-- The data --
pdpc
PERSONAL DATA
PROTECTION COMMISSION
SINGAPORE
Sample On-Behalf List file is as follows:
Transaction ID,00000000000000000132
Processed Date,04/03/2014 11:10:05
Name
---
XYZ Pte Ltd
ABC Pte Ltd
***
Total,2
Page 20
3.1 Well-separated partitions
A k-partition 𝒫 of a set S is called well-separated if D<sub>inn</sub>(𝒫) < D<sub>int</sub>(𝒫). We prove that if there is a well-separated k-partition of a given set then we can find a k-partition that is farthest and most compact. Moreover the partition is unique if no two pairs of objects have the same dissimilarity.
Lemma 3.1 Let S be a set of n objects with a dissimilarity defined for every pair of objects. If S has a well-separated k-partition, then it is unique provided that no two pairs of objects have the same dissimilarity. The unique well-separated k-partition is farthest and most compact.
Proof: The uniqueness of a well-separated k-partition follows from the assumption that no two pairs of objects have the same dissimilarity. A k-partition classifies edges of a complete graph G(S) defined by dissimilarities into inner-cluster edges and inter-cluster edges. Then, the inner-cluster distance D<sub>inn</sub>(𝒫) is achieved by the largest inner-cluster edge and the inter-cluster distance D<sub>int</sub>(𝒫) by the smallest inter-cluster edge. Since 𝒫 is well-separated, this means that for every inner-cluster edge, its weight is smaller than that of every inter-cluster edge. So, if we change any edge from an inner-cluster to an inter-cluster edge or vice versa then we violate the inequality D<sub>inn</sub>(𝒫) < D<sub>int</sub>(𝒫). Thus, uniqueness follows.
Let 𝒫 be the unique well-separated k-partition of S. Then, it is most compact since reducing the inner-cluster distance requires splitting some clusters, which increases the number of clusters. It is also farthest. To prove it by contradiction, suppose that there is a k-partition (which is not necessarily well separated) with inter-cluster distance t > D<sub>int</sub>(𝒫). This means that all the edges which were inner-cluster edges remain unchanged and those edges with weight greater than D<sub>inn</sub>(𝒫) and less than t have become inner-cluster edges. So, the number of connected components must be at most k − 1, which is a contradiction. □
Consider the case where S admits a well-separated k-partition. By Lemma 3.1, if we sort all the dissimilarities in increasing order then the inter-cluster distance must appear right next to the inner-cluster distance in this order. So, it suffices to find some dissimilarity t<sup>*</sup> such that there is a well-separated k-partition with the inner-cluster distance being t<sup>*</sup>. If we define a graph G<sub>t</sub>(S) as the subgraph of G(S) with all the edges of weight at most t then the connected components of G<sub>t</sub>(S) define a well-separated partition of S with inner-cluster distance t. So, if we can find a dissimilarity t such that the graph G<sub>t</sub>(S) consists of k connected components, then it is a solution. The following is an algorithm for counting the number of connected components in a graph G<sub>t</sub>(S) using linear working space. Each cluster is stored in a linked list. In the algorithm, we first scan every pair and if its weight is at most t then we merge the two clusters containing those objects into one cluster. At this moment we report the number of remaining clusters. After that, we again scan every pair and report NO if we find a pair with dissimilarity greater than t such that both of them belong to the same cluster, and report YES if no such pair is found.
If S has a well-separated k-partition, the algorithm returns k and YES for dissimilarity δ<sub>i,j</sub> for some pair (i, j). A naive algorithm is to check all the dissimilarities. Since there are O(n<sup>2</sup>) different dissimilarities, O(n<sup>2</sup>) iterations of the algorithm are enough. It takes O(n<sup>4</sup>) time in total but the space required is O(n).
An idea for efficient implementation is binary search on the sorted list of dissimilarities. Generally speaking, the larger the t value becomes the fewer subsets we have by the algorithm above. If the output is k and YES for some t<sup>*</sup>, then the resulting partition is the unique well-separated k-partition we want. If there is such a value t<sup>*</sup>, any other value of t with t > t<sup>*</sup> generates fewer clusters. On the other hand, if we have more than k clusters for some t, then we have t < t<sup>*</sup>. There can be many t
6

-- Problem requirements --
The answer should be an exact copy of the lines from the first line of the data through the line with "3.1 Well-separated partitions" and should contain nothing else.

-- Response area --
pdpc
PERSONAL DATA
PROTECTION COMMISSION
SINGAPORE
Sample On-Behalf List file is as follows:
Transaction ID,00000000000000000132
Processed Date,04/03/2014 11:10:05
Name
---
XYZ Pte Ltd
ABC Pte Ltd
***
Total,2
Page 20
3.1 Well-separated partitions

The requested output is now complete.